If a line in the records contains the string "people", show that line.

[[ DATASET RECORDS open ]]

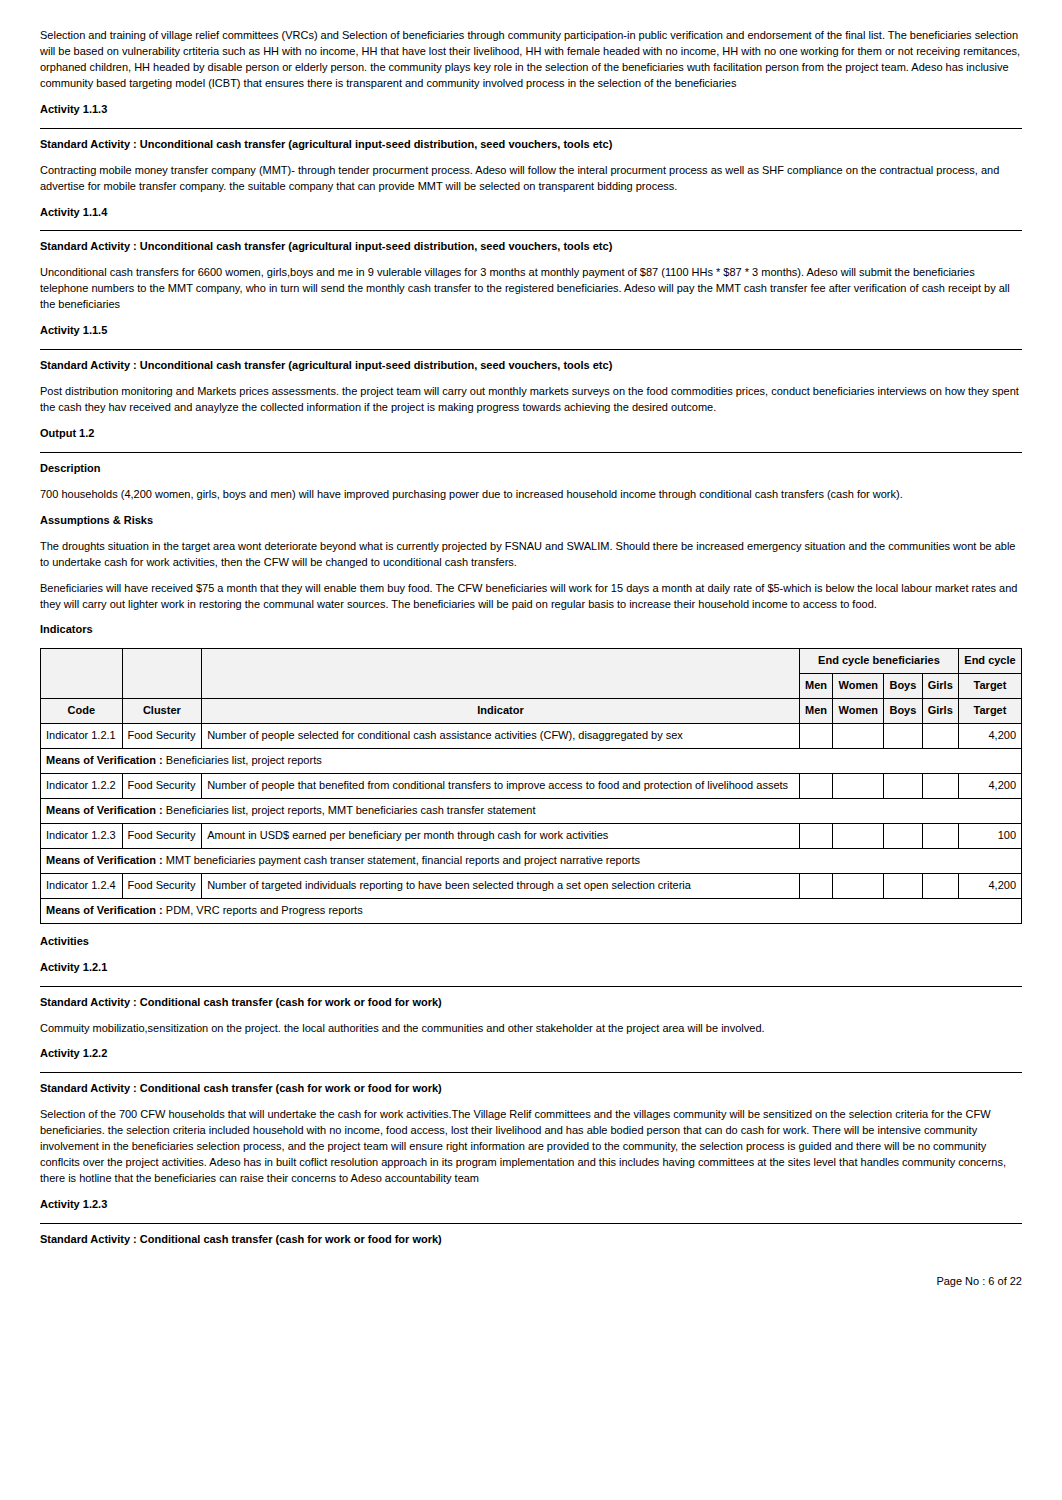Selection and training of village relief committees (VRCs) and Selection of beneficiaries through community participation-in public verification and endorsement of the final list. The beneficiaries selection will be based on vulnerability crtiteria such as HH with no income, HH that have lost their livelihood, HH with female headed with no income, HH with no one working for them or not receiving remitances, orphaned children, HH headed by disable person or elderly person. the community plays key role in the selection of the beneficiaries wuth facilitation person from the project team. Adeso has inclusive community based targeting model (ICBT) that ensures there is transparent and community involved process in the selection of the beneficiaries
Activity 1.1.3
Standard Activity : Unconditional cash transfer (agricultural input-seed distribution, seed vouchers, tools etc)
Contracting mobile money transfer company (MMT)- through tender procurment process. Adeso will follow the interal procurment process as well as SHF compliance on the contractual process, and advertise for mobile transfer company. the suitable company that can provide MMT will be selected on transparent bidding process.
Activity 1.1.4
Standard Activity : Unconditional cash transfer (agricultural input-seed distribution, seed vouchers, tools etc)
Unconditional cash transfers for 6600 women, girls,boys and me in 9 vulerable villages for 3 months at monthly payment of $87 (1100 HHs * $87 * 3 months). Adeso will submit the beneficiaries telephone numbers to the MMT company, who in turn will send the monthly cash transfer to the registered beneficiaries. Adeso will pay the MMT cash transfer fee after verification of cash receipt by all the beneficiaries
Activity 1.1.5
Standard Activity : Unconditional cash transfer (agricultural input-seed distribution, seed vouchers, tools etc)
Post distribution monitoring and Markets prices assessments. the project team will carry out monthly markets surveys on the food commodities prices, conduct beneficiaries interviews on how they spent the cash they hav received and anaylyze the collected information if the project is making progress towards achieving the desired outcome.
Output 1.2
Description
700 households (4,200 women, girls, boys and men) will have improved purchasing power due to increased household income through conditional cash transfers (cash for work).
Assumptions & Risks
The droughts situation in the target area wont deteriorate beyond what is currently projected by FSNAU and SWALIM. Should there be increased emergency situation and the communities wont be able to undertake cash for work activities, then the CFW will be changed to uconditional cash transfers.
Beneficiaries will have received $75 a month that they will enable them buy food. The CFW beneficiaries will work for 15 days a month at daily rate of $5-which is below the local labour market rates and they will carry out lighter work in restoring the communal water sources. The beneficiaries will be paid on regular basis to increase their household income to access to food.
Indicators
| | | | End cycle beneficiaries | End cycle |
| --- | --- | --- | --- | --- |
| Men | Women | Boys | Girls | Target |
| Code | Cluster | Indicator | Men | Women | Boys | Girls | Target |
| Indicator 1.2.1 | Food Security | Number of people selected for conditional cash assistance activities (CFW), disaggregated by sex | | | | | 4,200 |
| Means of Verification : Beneficiaries list, project reports |
| Indicator 1.2.2 | Food Security | Number of people that benefited from conditional transfers to improve access to food and protection of livelihood assets | | | | | 4,200 |
| Means of Verification : Beneficiaries list, project reports, MMT beneficiaries cash transfer statement |
| Indicator 1.2.3 | Food Security | Amount in USD$ earned per beneficiary per month through cash for work activities | | | | | 100 |
| Means of Verification : MMT beneficiaries payment cash transer statement, financial reports and project narrative reports |
| Indicator 1.2.4 | Food Security | Number of targeted individuals reporting to have been selected through a set open selection criteria | | | | | 4,200 |
| Means of Verification : PDM, VRC reports and Progress reports |
Activities
Activity 1.2.1
Standard Activity : Conditional cash transfer (cash for work or food for work)
Commuity mobilizatio,sensitization on the project. the local authorities and the communities and other stakeholder at the project area will be involved.
Activity 1.2.2
Standard Activity : Conditional cash transfer (cash for work or food for work)
Selection of the 700 CFW households that will undertake the cash for work activities.The Village Relif committees and the villages community will be sensitized on the selection criteria for the CFW beneficiaries. the selection criteria included household with no income, food access, lost their livelihood and has able bodied person that can do cash for work. There will be intensive community involvement in the beneficiaries selection process, and the project team will ensure right information are provided to the community, the selection process is guided and there will be no community conflcits over the project activities. Adeso has in built coflict resolution approach in its program implementation and this includes having committees at the sites level that handles community concerns, there is hotline that the beneficiaries can raise their concerns to Adeso accountability team
Activity 1.2.3
Standard Activity : Conditional cash transfer (cash for work or food for work)
Page No : 6 of 22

[[ DATASET RECORDS closed ]]

| TASK OUTPUT |
| Indicator 1.2.1 | Food Security | Number of people selected for conditional cash assistance activities (CFW), disaggregated by sex | | | | | 4,200 |
| Indicator 1.2.2 | Food Security | Number of people that benefited from conditional transfers to improve access to food and protection of livelihood assets | | | | | 4,200 |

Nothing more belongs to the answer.